EXTRAIT CITÉ:
Les Pierres

Venues du fond des temps. On les apercevait quand on atteignait la lisière des bois, sur les hauteurs du Monjanel1, et que l’on surplombait la combe profonde où roulait le torrent du Deiro2 et sa formidable cascade.

Elles avaient été conservées au beau milieu du Grand-Champ où courait un ruisseau impétueux, interrompu à mi-pente par une mare non bâtie. Ce cours d’eau naissait dans une zone humide, avec une petite tourbière haute active couronnée de molinies bleues, et les habitants de la villa, sur l’épaule du Puy de la Tourte avaient édifiés, de moellons de pierre et de briques rouges, une fontaine et un grand lavoir.

Ces deux grandes pierres levées, très massives, à la silhouette humaine, indiquaient, depuis toujours, la présence d’un habitat. On les appelait menhirs, peiraguda, peiraquilhada, peira fada, peirafite, pierrefite, peyrelevada3, selon l’époque et le caprice des lettrés.

DONNÉES SOURCES:
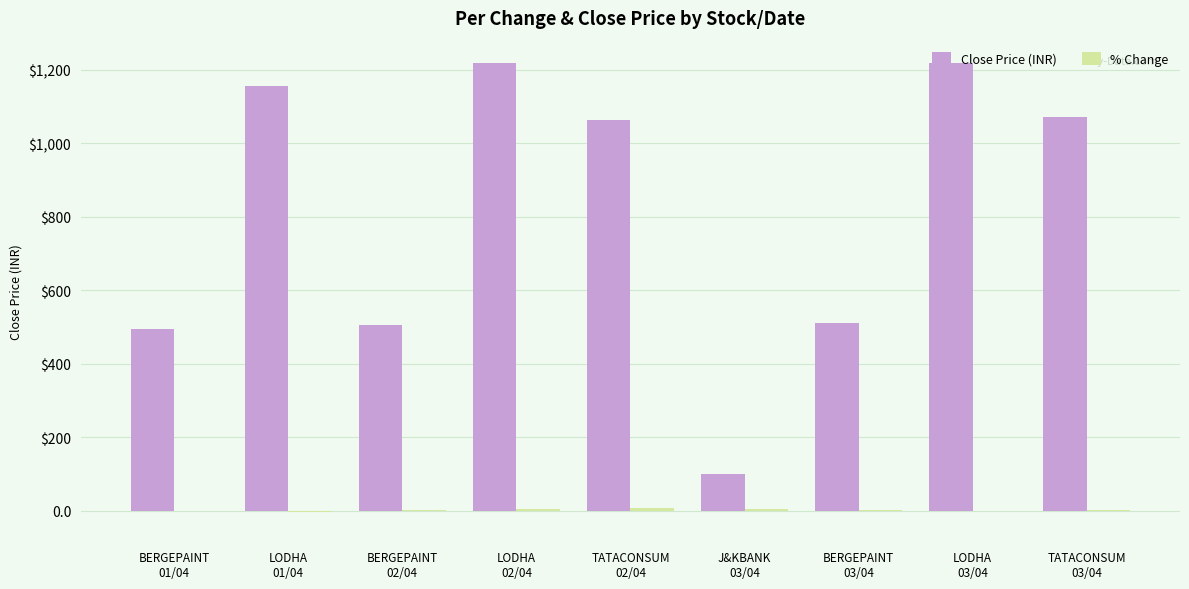

Are the bars horizontal?

No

TRAVAIL DEMANDÉ:
1. Relevez tous les noms que le texte sur les pierres levées attribue à ces deux pierres.
2. Poursuivez le texte sur les pierres levées à la suite de sa dernière phrase.

RÉPONSES NUMÉROTÉES:
1. menhirs, peiraguda, peiraquilhada, peira fada, peirafite, pierrefite, peyrelevada

2.
Aujourd’hui, je comprends parfaitement qu’elles indiquaient là-haut, à deux cent mètres, la villa gallo-romaine de deux niveaux, plutôt cossue, couverte de larges tuiles d’argile orange.

L’une d’elles est ici désormais, à cinquante mètres de notre maison en bord de forêt. Nous l’avons extraite des ronces et de l’oubli.
Nous l’avons remise debout, quilhée, là, à quelques encâblures de l’emplacement supposé d’un menhir, dont parlaient les bergères gardant leurs moutons dans les landes de bruyères, il y a très, très longtemps. (L’un de nos témoins visuels aurait aujourd’hui 130 ans !).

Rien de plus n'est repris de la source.